#### Énoncé
Relevez, dans l'ordre où ils apparaissent, tous les noms propres de personnes et d'organismes cités dans l'extrait sur les scandales financiers.
---------- Extrait du texte ----------
Si la thèse du trader fou solitaire ne tient pas la route s’agissant de l’affaire Kerviel, celle d’un Madoff roulant la SEC dans la farine durant une décennie est tout aussi invraisemblable. L’aveu d’Alan Greenspan concernant une mésestimation du risque global lié à l’industrie des dérivés de crédit nous semble tout aussi surréaliste. Le parti pris du laisser-faire et même une complicité objective ou active des différents acteurs impliqués dans ces catastrophes nous apparaissent incontestables.

** Ce qui nous sidère, c’est que les gouvernements ne s’épargnent aucun effort pour renflouer — avec l’argent des contribuables — les intermédiaires financiers qui ont failli… mais qu’ils ne mobilisent qu’au compte-gouttes des liquidités destinées à sauver les victimes du système, c’est-à-dire ces mêmes contribuables. Ces derniers subissent donc en quelque sorte la double peine… et même la triple peine lorsque l’épargne de toute une vie part en fumée avec la faillite de certains organismes de retraite.
---------- Données ci-dessous ----------
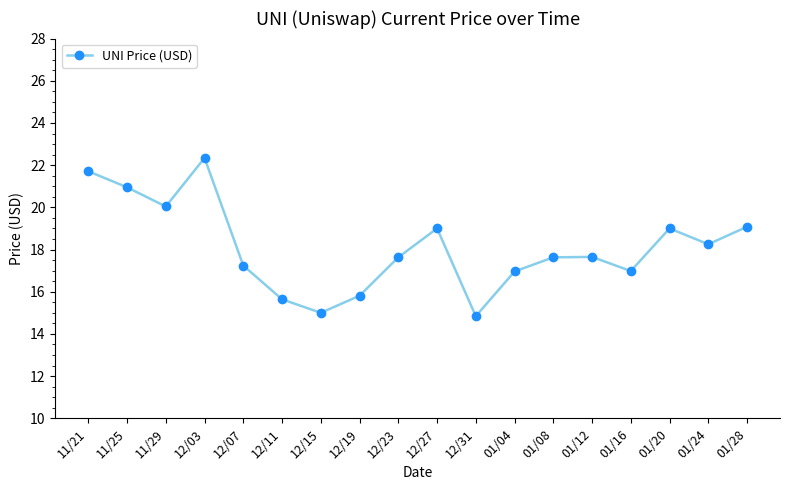

What is the value of the 3rd point from the left?

20.0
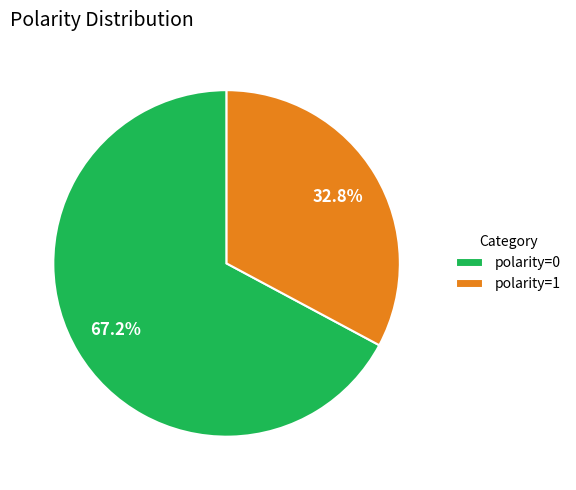

Is the sum of polarity=1 and polarity=0 greater than half?

Yes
----------
#### Solution
Kerviel, Madoff, SEC, Alan Greenspan